▶ [Required work]:
• A. Return, word for word, the part of the passage on Fats Navarro and Tadd Dameron that opens with the words containing "Navarro never found" and closes with "big butter sounds'.".
• B. Decide whether each statement below agrees with the passage on Fats Navarro and Tadd Dameron, answering yes or no and quoting the passage's deciding words. (i) The live broadcasts from the Royal Roost date from 1948. (ii) 'Good Bait' was recorded at one of the studio sessions Navarro and Dameron did together. (iii) Joe Newman, who described Navarro's sound, was a drummer.

▶ [Source document]:
┄┄┄┄┄┄

While their work for Savoy is very fine, the Navarro - Dameron combination arguably achieved their greatest studio performances in the music they recorded for Blue Note. The September 1947 session already mentioned was followed by another on 13 September 1948, and a third on 18 January 1949. They have been collected as The Fabulous Fats Navarro in two volumes on both LP and CD, and subsequently made available in an indispensable two-CD set, The Complete Blue Note and Capitol Recordings of Fats Navarro and Tadd Dameron, which also includes Dameron's recordings of 21 April 1949 with Miles Davis, and important Navarro material with Howard McGhee and Bud Powell, as well as a version of 'Stealing Apples' cut with Benny Goodman.


In addition to these classic studio takes, a valuable series of live broadcasts from the Royal Roost in 1948 has been preserved on both LP and CD in a Milestone album as Fats Navarro featured with The Tadd Dameron Band. The material includes Dameron classics like 'Good Bait', 'Dameronia', “Tadd Walk’ and 'Our Delight', as well as Navarro's own 'Eb-Pob', Charlie Parker's 'Anthropology' and Gershwin's 'Lady Be Good'. It is particularly valuable in preserving Navarro's thoughts on the relaxed, strolling theme of what is probably Dameron's best known bop tune, 'Good Bait'. It is heard in two quite distinctive takes on this set, but was not included in any of their studio sessions together. The trumpeter features on about three-quarters of the material on the album, and while the music-making (and the recorded sound) is not quite as finely focused as in the studio recordings, it has the benefit of on-stage spontaneity and longer playing time, and anyone interested in either musician should seek it out alongside the Blue Note material. In his sleeve note for the album, Stanley Crouch quotes drummer Roy Haynes's succinct appraisal of Navarro's qualities, which seems worth reiterating here.


“Fats was a spectacular musician because, in a time when cats arrived on the scene with nothing, he came on with everything: he could read, he could play high and hold anybody's first trumpet chair, he could play those singing, melodic solos with a big beautiful sound nobody could believe at the time, and he could fly in fast tempos with staccato, biting notes and execute whatever he wanted, with apparently no strain, everything clear. And every note meant something. You know there are those kinds of guys who just play a lot of notes, some good, some bad. Fats wasn't one of those: he made his music be about each note having a place and a reason. And he had so much warmth, so much feeling. That's why I say he had everything.”


Navarro never found a sweeter context to display those manifold qualities than the Dameron band, and the pianist found a soloist who could provide both the beauty and the grasp of form he needed, and do so at the highest level of creative improvisation.


The four tunes cut at the session of 26 September 1947 all have an alternate take. In the case of 'The Chase', the marked improvement in Charlie Rouse's tenor solo alone would demand the choice of the master take for release, even if everyone else were not also in slightly sharper form. Navarro turns in two strong, beautifully judged solo performances, each of which confirms his complete command of both horn and music at a fast tempo, as well as emphasising his signature tone, the fat, immaculately poised trumpet sound justly described by fellow trumpeter Joe Newman as 'one of those big butter sounds'.

┄┄┄┄┄┄

▶ [Supplied entries]:
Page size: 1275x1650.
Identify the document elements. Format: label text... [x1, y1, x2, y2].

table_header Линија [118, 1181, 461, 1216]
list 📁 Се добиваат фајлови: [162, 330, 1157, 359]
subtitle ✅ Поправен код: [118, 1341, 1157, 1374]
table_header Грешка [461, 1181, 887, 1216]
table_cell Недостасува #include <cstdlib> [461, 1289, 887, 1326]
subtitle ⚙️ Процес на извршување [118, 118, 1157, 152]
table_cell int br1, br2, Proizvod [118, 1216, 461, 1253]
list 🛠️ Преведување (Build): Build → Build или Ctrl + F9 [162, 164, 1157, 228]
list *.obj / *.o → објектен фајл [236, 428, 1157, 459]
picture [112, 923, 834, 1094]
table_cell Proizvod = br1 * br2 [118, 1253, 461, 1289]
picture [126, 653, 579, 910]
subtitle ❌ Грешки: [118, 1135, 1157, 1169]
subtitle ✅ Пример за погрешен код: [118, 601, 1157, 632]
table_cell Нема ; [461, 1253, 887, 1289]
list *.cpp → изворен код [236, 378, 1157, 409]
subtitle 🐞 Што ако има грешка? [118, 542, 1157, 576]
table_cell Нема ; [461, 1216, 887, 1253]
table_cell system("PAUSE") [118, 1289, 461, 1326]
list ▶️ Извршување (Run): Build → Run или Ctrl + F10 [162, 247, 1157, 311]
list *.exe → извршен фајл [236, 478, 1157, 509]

┄┄┄┄┄┄

▶ [Results]:
• A.
Navarro never found a sweeter context to display those manifold qualities than the Dameron band, and the pianist found a soloist who could provide both the beauty and the grasp of form he needed, and do so at the highest level of creative improvisation.


The four tunes cut at the session of 26 September 1947 all have an alternate take. In the case of 'The Chase', the marked improvement in Charlie Rouse's tenor solo alone would demand the choice of the master take for release, even if everyone else were not also in slightly sharper form. Navarro turns in two strong, beautifully judged solo performances, each of which confirms his complete command of both horn and music at a fast tempo, as well as emphasising his signature tone, the fat, immaculately poised trumpet sound justly described by fellow trumpeter Joe Newman as 'one of those big butter sounds'.

• B.
(i) Yes: "a valuable series of live broadcasts from the Royal Roost in 1948 has been preserved"
(ii) No: "but was not included in any of their studio sessions together"
(iii) No: "fellow trumpeter Joe Newman"